Energy Recovery Inc. (ERII) Q4 2025 Earnings Call Summary

1. Key Financial Results and Metrics

  • Energy Recovery reported a revenue shortfall in Q4 2025, primarily due to delays in two large desalination projects, which have pushed expected revenues into 2026.
  • Operating expenses decreased from $77 million to $64 million, excluding costs associated with the wind-down of the CO2 business.
  • The company anticipates a revenue guidance range for 2026 of approximately $45 million, with potential adjustments due to additional project delays.

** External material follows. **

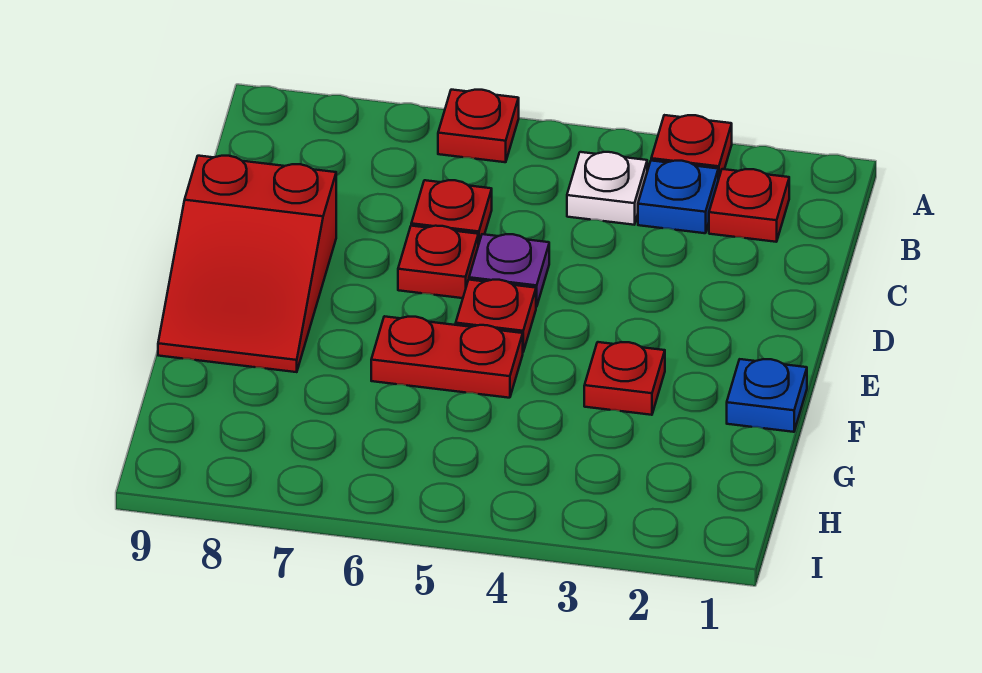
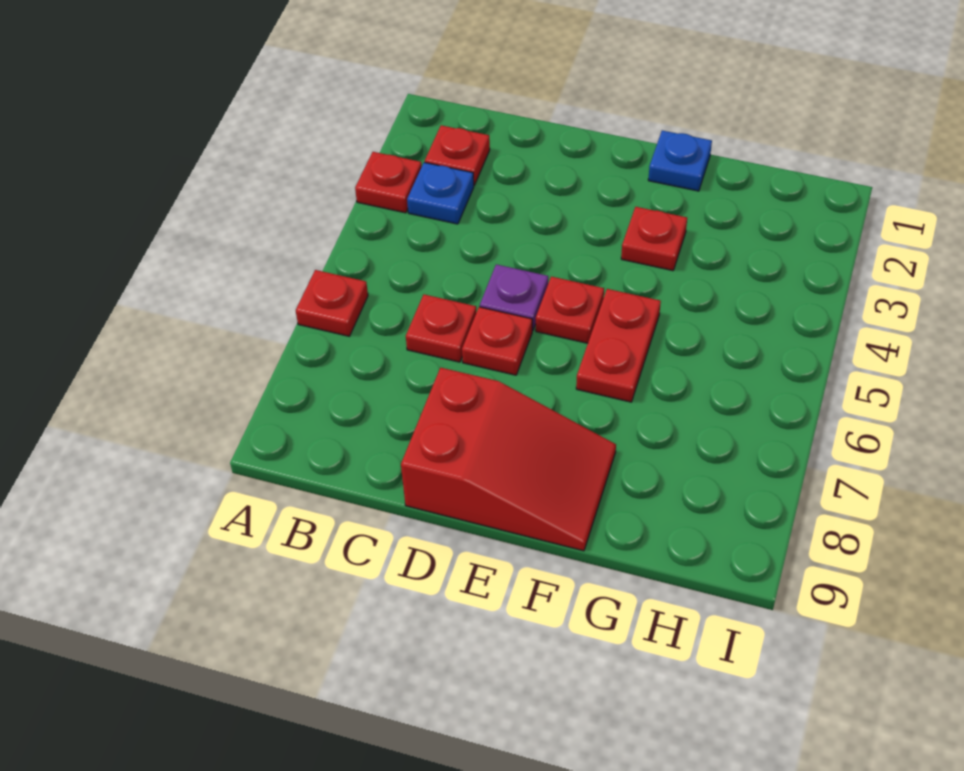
white 1x1 plate [567,152,647,225] -> none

2. Strategic Updates and Business Highlights

  • CEO David Moon emphasized a renewed focus on the water business, which is seen as a large and growing market with strong demand for pressure exchanger technology.
  • The company is winding down its CO2 retail grocery business, which was deemed unable to achieve scaled adoption, resulting in an annual savings of $7 million.
  • Energy Recovery is investing in innovation, optimizing performance, and expanding its wastewater business while maintaining a disciplined approach to capital allocation.

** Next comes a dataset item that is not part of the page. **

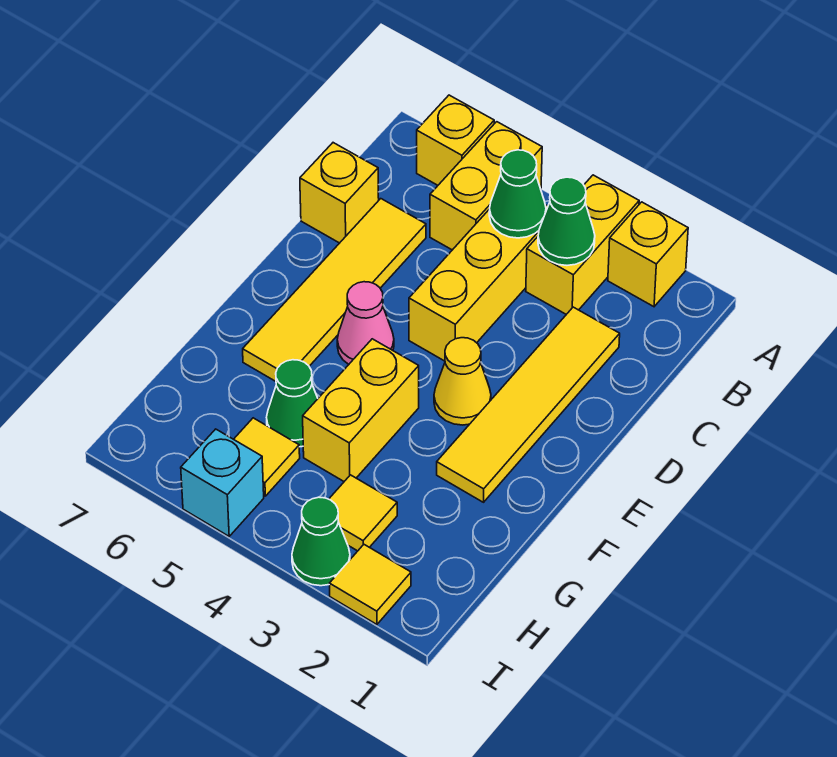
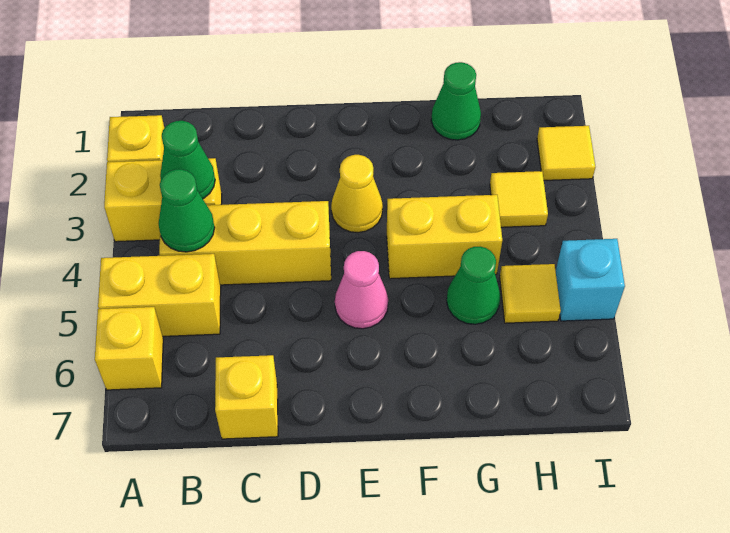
yellow 1x4 tile [437,307,620,502] -> none
yellow 1x4 tile [243,199,426,381] -> none
green 1x1 cone [292,497,350,586] -> green 1x1 cone moved to [431,62,481,140]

3. Forward Guidance and Outlook

  • The company expects a challenging 2026, with revenue primarily back-end weighted, similar to 2025.
  • There is confidence in growth for 2027 based on a robust project pipeline and underlying demand trends.
  • The introduction of the new PX Q650 product is anticipated to enhance gross margins due to higher effective average selling prices (ASP) and improved specific energy consumption.

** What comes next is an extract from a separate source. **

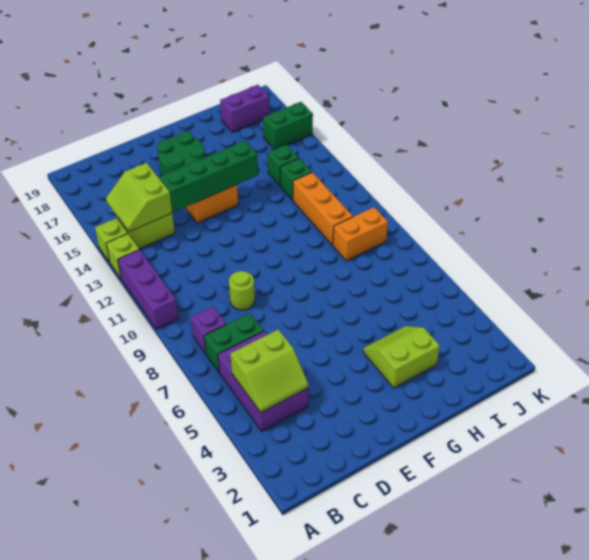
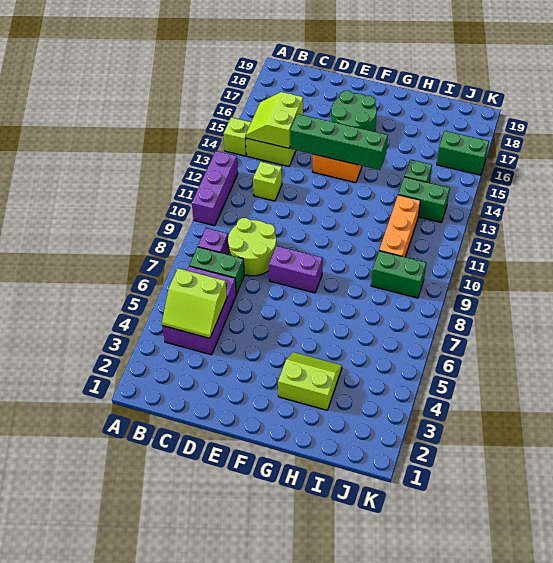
lime 1x1 brick [106,234,139,278] -> lime 1x1 brick moved to [253,162,282,201]
lime 1x1 round brick [229,271,255,310] -> lime 2x2 round brick [228,218,276,276]
orange 1x2 brick [333,207,388,261] -> green 1x2 brick [371,251,426,298]
green 1x1 brick [280,158,312,200] -> green 1x2 brick [398,177,450,223]
purple 1x2 brick [220,85,270,132] -> purple 1x2 brick moved to [269,246,323,293]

4. Bad News, Challenges, or Points of Concern

  • Significant project delays in desalination contracts have created uncertainty, with three major projects expected to slip into 2027, impacting revenue projections.
  • The management acknowledged that the delays are more pronounced than usual, attributed to the increasing size and complexity of projects and a decrease in the number of engineering, procurement, and construction (EPC) firms bidding on these projects.
  • The company faces risks related to the timing of sales growth in its wastewater business and the need to establish reference cases in various markets.

5. Notable Q&A Insights

  • CFO Mike Mancini clarified that the guidance for 2026 assumes that three major projects will not occur as planned, contributing to a cautious revenue outlook.
  • There is ongoing scrutiny of the company's operational efficiency, with potential for further cost savings in 2026.
  • The Q650 product is expected to start manufacturing in the second half of 2026, with plans to integrate it into existing projects facing delays.
  • The company is pursuing legal action against Flowserve for patent infringement, emphasizing its commitment to protecting intellectual property.

Overall, while Energy Recovery is navigating significant challenges in project timing and operational transitions, it remains optimistic about its long-term growth trajectory in the water sector and the potential of its new product offerings.